Input material: Begin
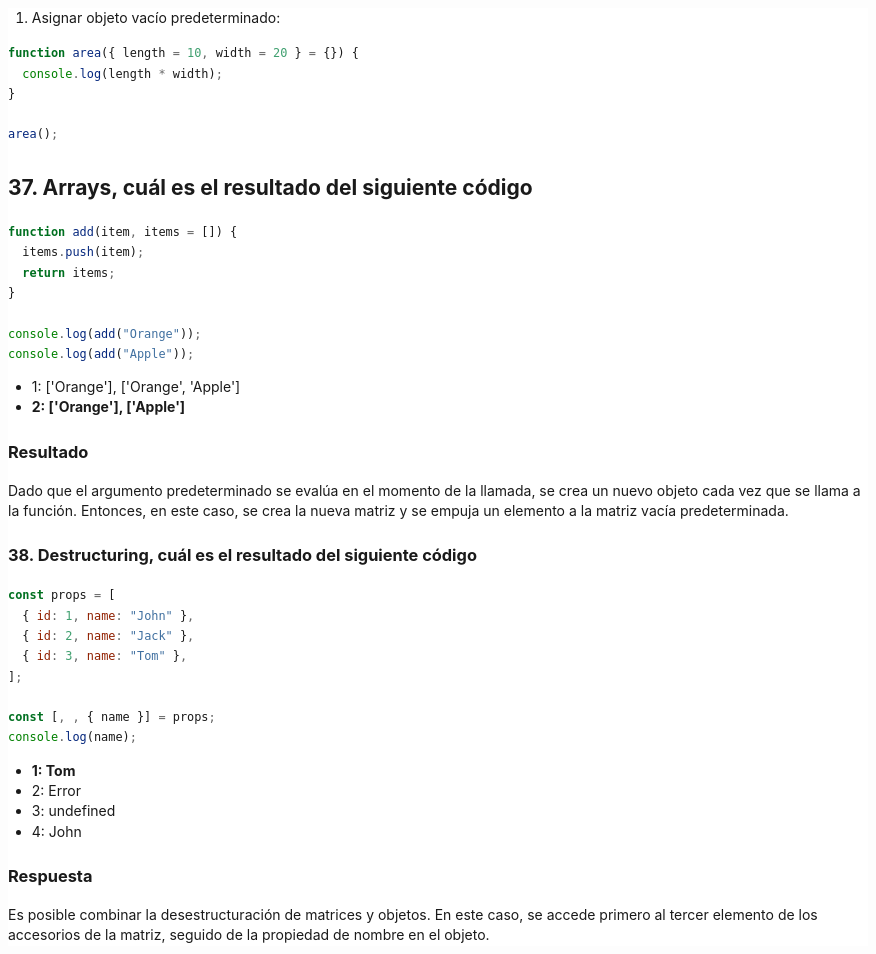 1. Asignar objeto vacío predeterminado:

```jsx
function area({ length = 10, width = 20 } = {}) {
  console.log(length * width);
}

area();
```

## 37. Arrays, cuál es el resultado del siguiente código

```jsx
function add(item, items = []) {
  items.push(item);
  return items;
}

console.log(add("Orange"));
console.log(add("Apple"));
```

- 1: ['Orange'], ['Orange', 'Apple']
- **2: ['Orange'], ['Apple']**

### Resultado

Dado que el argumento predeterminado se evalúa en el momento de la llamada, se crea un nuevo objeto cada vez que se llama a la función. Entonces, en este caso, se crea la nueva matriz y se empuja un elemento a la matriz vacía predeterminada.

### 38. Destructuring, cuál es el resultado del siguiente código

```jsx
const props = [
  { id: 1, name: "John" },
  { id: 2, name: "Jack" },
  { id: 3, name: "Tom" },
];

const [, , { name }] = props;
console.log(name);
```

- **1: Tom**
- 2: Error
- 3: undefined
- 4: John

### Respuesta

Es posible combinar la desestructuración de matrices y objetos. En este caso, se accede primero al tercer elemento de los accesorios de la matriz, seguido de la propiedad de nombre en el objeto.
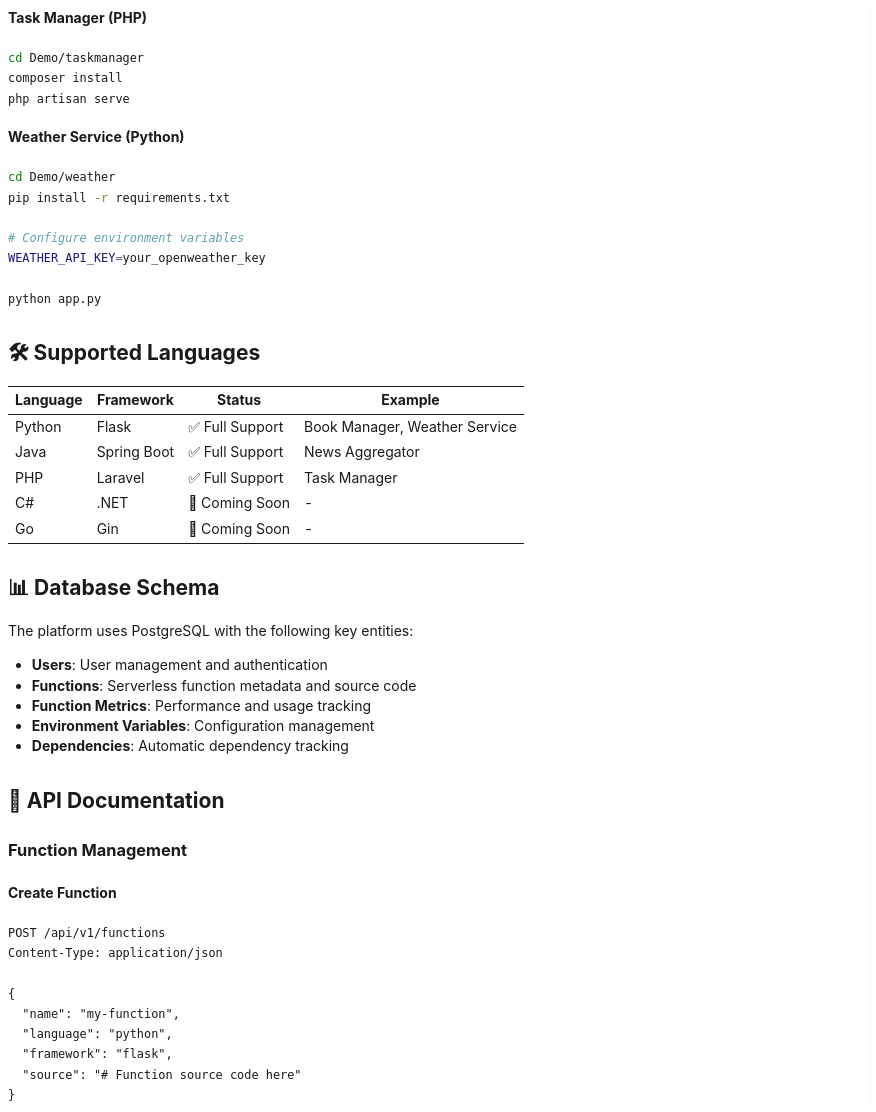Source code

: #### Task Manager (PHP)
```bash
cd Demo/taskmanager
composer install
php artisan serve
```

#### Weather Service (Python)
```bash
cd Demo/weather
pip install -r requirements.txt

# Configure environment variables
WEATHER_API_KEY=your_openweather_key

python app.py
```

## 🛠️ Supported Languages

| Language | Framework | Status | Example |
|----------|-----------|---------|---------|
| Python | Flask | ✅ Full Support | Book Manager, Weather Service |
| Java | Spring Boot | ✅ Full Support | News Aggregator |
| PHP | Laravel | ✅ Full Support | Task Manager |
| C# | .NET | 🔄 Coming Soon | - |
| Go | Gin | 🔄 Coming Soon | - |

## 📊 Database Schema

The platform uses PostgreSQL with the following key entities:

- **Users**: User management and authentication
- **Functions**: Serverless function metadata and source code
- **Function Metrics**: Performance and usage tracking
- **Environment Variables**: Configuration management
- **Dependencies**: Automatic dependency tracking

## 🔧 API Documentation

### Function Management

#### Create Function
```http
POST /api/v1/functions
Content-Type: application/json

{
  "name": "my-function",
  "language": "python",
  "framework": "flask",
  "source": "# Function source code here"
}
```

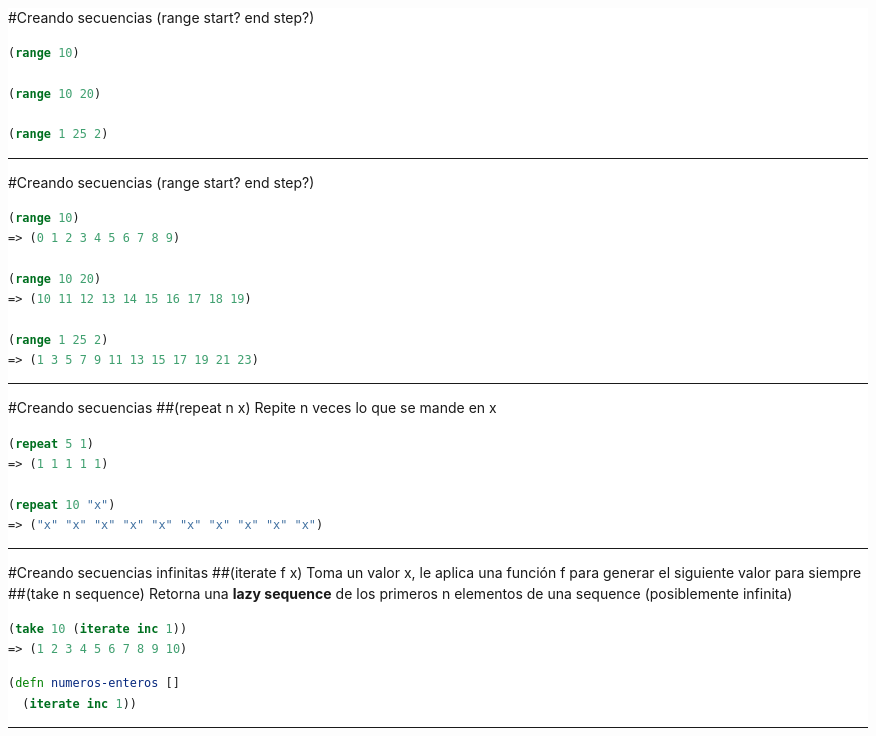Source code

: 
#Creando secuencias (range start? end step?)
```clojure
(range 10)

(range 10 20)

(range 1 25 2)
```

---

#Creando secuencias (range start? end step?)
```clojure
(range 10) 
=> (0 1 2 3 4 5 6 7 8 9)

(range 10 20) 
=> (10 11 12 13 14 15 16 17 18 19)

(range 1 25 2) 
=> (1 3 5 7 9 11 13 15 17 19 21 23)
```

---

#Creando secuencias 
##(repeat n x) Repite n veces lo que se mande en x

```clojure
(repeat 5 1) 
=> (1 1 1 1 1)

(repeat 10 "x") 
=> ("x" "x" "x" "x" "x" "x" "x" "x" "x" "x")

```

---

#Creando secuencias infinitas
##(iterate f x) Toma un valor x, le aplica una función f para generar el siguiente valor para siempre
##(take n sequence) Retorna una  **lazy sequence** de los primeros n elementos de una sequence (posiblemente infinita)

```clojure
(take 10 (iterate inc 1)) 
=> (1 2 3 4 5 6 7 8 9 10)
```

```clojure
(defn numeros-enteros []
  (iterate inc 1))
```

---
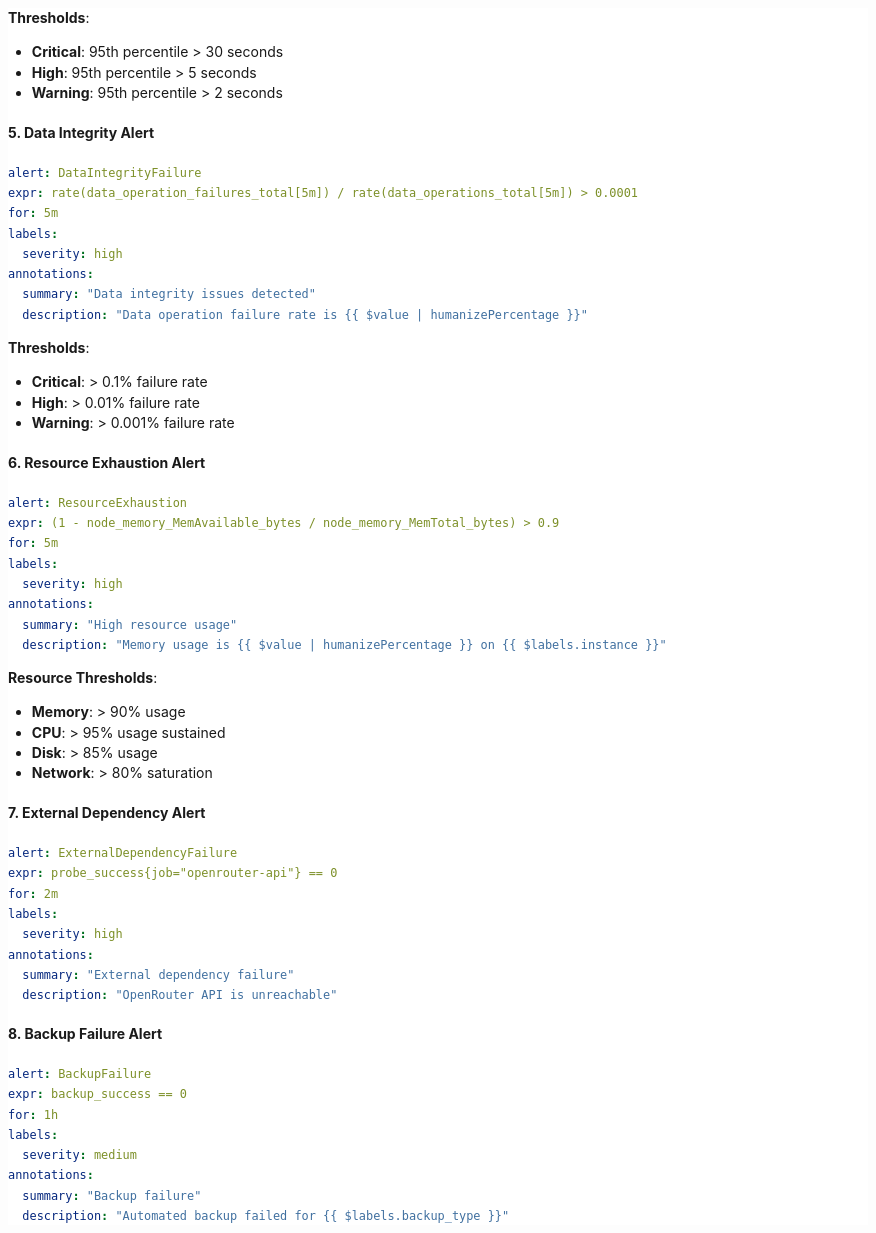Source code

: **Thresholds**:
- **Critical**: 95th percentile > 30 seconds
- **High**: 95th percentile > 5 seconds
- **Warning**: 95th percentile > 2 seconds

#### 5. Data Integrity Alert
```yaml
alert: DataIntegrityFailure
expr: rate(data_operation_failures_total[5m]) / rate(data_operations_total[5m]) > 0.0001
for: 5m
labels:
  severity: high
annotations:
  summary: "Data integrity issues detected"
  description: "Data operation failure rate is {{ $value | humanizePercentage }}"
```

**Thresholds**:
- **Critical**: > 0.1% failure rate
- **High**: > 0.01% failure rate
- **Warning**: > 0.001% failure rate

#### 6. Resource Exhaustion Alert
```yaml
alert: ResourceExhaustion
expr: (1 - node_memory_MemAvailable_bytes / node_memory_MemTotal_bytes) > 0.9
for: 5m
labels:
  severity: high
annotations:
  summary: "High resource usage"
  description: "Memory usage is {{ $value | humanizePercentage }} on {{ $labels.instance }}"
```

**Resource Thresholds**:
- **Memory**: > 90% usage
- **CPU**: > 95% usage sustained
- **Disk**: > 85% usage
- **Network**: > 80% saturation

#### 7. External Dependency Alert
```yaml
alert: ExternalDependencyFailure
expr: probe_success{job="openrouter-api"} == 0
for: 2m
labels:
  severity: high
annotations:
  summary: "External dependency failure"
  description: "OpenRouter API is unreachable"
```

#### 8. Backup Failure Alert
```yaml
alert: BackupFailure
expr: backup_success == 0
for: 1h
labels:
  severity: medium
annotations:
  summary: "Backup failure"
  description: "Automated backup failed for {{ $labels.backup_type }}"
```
Input material: End
[Task description]:
Go through the data above and tally every line that includes "percentile". State only the total.

[Task response]:
3